Source document
________________________________________
I'm old school and coming from a time when you could use the same technology for years and years. However a ridiculous inverse law seems to have taken place whereby I'm finding that the period scores for movies I'm working on take longer and longer ..... they often run 2 years from start to finish. I start work on the source parts of the music at the script stage and then by the time CGI problems have been ironed out and the final score is mixed (& due to CGI problems, potential re-edits mean post can be 18 months!) ... 2 years later software development has moved on but I can't always move with it.

Given that there's no way I would want for example to be using Maverick to work on right now and would usually sit back 6 - 12 months for an operating system to settle down with all the various 3rd parties involved ...... we might be talking of a 3 year jump in software development taking place between starting a job and finishing!

Although I love keeping up with the technology, I do find it troublesome having to make changes mid job.

I do see that this may seem unusual.

For example, I started working on a big music set piece for an important scene in a movie about Shakespeare around January this year (2013) .... we've had various postponements due to "politics" and the movie has been put back for shooting to summer 2014 .... I will still probably want to be mixing those tracks a year later for a dub summer 2015 ...... then possibly a soundtrack album after that.

What I'm trying to illustrate is that a period beyond 3 years is not unusual in my experience to want to return and re-work mixes .... and yet that is now a very significant period in software development. Yet we read peeps on V.I. forums suggesting it's a bad idea to change setups mid gig ..... I agree ..... but a period 3 years isn't unusual to want to do this.
________________________________________
Information given

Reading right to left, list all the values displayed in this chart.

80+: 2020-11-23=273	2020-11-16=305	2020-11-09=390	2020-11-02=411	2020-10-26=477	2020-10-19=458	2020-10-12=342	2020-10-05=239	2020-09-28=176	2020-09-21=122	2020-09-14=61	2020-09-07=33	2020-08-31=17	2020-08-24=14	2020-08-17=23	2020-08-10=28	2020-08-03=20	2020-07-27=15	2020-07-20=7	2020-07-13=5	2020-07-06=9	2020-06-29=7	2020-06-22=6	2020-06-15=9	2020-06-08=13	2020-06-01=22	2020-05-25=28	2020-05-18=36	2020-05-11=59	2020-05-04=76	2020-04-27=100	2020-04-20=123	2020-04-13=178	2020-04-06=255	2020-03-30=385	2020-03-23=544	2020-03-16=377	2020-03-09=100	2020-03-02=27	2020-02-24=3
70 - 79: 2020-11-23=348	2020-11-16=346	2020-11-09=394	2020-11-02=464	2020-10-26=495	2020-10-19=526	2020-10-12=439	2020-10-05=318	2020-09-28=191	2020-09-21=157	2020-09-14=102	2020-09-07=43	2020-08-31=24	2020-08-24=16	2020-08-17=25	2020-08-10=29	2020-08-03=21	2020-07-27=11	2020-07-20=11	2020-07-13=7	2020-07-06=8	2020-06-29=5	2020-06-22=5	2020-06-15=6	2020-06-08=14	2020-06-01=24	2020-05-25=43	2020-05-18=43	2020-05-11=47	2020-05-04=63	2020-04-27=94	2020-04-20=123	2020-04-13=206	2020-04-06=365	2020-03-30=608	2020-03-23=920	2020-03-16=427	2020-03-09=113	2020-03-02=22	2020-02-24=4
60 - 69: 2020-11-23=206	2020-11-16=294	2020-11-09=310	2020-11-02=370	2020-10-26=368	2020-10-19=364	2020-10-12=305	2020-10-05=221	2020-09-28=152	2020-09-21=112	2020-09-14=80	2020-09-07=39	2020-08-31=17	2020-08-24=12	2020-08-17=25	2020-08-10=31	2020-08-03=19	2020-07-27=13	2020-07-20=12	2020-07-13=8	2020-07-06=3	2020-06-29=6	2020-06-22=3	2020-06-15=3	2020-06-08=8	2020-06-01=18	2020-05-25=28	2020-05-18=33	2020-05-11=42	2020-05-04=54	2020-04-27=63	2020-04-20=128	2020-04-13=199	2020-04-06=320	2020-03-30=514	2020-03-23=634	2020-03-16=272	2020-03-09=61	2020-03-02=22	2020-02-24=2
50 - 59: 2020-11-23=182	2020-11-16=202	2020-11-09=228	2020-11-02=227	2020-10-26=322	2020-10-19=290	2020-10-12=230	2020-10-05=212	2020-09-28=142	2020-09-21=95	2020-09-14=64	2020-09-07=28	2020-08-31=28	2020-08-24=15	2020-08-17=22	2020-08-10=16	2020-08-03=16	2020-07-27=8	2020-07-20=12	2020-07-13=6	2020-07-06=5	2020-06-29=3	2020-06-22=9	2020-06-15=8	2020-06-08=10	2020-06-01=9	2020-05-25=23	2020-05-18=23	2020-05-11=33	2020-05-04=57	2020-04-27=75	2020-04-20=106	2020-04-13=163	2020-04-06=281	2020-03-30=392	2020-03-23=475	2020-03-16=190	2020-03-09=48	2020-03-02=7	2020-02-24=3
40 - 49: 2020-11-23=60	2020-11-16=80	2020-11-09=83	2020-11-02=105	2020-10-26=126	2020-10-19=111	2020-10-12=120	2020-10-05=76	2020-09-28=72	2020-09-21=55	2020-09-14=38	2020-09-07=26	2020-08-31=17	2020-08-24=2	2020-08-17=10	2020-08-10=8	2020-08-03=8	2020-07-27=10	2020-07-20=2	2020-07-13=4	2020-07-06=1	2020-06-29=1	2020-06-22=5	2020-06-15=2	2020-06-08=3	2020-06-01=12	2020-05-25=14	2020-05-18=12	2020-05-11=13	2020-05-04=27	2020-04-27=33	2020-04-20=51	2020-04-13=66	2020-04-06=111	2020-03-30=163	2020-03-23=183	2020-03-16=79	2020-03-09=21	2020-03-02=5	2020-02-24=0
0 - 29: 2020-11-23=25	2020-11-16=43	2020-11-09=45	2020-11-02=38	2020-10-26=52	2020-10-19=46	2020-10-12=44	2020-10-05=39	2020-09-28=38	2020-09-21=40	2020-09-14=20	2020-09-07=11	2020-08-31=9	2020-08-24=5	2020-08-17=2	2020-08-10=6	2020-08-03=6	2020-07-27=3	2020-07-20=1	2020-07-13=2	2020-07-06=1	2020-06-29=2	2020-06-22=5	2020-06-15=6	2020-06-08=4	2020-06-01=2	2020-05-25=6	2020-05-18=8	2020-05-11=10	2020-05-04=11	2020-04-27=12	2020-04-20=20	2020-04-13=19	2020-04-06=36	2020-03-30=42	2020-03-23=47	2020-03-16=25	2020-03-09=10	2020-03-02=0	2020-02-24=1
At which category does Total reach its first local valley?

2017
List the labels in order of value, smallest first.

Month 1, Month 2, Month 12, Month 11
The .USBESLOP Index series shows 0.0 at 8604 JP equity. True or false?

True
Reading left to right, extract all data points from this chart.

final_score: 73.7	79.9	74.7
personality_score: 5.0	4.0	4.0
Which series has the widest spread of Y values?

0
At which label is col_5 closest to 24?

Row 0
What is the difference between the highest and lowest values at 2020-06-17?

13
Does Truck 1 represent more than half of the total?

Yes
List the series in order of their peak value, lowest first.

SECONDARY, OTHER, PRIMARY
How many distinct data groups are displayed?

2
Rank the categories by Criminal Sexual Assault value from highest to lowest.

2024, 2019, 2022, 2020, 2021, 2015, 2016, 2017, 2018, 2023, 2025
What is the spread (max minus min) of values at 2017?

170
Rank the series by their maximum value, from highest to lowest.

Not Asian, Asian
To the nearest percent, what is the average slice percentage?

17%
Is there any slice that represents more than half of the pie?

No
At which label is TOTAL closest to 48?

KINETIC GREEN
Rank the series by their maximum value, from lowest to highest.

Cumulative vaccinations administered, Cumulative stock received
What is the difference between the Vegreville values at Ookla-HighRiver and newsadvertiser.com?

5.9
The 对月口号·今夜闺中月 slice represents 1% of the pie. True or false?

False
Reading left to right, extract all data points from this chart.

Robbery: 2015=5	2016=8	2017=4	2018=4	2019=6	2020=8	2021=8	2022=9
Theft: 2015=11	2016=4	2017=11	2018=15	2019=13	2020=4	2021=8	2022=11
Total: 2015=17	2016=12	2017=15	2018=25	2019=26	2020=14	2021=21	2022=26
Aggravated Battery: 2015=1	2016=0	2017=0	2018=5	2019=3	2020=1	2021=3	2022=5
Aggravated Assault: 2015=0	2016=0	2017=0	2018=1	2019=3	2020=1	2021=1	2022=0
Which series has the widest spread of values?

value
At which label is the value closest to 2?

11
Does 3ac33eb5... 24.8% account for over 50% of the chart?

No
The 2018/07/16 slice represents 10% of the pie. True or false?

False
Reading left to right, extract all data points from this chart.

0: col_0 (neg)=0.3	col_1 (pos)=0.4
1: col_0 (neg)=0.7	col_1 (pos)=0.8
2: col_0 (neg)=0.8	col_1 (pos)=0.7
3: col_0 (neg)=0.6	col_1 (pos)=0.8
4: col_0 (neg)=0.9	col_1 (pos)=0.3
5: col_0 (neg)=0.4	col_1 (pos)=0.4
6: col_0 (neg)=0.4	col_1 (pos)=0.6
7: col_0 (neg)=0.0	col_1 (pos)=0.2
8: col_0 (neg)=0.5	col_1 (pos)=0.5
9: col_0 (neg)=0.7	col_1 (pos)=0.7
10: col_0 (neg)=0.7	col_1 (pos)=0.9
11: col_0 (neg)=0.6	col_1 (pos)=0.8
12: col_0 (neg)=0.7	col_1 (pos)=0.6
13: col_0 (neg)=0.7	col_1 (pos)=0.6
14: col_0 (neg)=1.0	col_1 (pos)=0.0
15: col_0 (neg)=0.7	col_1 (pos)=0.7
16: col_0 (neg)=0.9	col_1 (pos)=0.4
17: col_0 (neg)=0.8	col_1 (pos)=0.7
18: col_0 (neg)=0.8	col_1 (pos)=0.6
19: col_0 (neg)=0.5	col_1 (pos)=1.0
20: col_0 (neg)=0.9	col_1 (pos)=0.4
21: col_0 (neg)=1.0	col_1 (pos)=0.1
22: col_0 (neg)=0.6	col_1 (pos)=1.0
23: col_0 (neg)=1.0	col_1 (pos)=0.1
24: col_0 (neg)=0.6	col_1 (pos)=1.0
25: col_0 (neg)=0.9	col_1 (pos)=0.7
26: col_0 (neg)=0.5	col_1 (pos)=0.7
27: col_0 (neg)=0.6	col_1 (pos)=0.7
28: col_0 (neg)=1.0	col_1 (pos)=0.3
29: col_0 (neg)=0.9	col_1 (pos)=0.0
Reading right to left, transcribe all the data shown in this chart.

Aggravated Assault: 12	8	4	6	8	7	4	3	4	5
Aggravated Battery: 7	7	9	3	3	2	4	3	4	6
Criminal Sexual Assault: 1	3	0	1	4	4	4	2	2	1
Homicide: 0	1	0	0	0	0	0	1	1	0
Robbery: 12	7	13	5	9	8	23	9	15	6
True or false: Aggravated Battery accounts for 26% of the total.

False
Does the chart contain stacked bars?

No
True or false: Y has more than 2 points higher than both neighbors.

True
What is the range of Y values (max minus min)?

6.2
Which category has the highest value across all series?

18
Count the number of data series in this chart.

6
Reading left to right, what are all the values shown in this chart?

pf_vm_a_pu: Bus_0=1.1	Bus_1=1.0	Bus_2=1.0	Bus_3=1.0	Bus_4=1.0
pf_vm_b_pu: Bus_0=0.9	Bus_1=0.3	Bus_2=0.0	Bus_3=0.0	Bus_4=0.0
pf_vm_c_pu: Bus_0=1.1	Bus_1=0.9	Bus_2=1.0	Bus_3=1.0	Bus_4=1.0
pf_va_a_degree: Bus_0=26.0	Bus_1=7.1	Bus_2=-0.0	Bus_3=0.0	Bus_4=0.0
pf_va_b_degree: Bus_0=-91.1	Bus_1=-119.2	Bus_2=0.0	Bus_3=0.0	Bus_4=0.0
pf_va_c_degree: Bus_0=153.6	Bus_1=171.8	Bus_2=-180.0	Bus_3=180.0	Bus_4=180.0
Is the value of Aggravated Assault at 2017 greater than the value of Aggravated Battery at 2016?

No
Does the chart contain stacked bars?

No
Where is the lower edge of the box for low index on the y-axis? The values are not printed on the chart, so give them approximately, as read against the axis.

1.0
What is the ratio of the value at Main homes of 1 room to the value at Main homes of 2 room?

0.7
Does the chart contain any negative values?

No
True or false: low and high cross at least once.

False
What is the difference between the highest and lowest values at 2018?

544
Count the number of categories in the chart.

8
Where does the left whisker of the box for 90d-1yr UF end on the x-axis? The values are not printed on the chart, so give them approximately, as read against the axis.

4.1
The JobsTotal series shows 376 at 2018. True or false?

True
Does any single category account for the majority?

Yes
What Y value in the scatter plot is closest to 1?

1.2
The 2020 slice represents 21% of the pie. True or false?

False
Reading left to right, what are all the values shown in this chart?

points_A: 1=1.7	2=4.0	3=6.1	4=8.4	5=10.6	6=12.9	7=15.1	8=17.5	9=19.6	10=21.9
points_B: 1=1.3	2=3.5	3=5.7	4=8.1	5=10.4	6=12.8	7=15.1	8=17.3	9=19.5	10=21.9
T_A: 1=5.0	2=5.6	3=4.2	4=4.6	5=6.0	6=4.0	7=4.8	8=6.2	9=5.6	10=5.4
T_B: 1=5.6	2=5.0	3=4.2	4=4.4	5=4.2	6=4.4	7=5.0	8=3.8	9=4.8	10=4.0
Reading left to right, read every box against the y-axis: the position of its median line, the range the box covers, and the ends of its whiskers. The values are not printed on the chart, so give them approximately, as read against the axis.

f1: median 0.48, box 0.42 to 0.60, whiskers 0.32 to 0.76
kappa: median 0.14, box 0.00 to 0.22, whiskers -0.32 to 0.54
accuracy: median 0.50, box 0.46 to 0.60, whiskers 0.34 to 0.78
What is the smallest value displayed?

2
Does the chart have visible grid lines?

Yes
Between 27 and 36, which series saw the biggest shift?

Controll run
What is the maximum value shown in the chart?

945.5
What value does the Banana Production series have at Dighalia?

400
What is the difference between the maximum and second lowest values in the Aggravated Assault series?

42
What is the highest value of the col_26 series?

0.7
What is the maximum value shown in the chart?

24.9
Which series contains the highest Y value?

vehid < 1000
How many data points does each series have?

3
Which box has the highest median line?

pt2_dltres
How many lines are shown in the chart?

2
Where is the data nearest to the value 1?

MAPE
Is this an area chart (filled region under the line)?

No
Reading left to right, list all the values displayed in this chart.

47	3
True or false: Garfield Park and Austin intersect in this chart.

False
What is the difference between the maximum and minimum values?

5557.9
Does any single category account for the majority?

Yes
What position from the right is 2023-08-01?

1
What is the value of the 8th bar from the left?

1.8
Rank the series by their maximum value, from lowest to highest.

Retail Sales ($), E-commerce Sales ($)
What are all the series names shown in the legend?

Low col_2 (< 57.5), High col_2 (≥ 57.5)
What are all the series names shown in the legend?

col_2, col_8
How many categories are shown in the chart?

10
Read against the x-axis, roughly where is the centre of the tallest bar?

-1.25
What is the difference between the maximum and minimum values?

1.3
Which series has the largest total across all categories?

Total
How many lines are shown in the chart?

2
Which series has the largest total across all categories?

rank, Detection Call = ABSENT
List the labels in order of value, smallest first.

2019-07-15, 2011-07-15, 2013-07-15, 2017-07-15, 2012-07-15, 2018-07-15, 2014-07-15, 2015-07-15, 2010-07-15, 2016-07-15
________________________________________
Problem to work on
Please answer these from the forum post on film scoring and software updates:
1. How long can post-production last once potential re-edits from CGI problems are counted?
2. Which operating system does the writer name as one they would not want to be working on right now?
3. To when has shooting of the movie about Shakespeare been put back?

Completed task
1. 18 months
2. Maverick
3. Summer 2014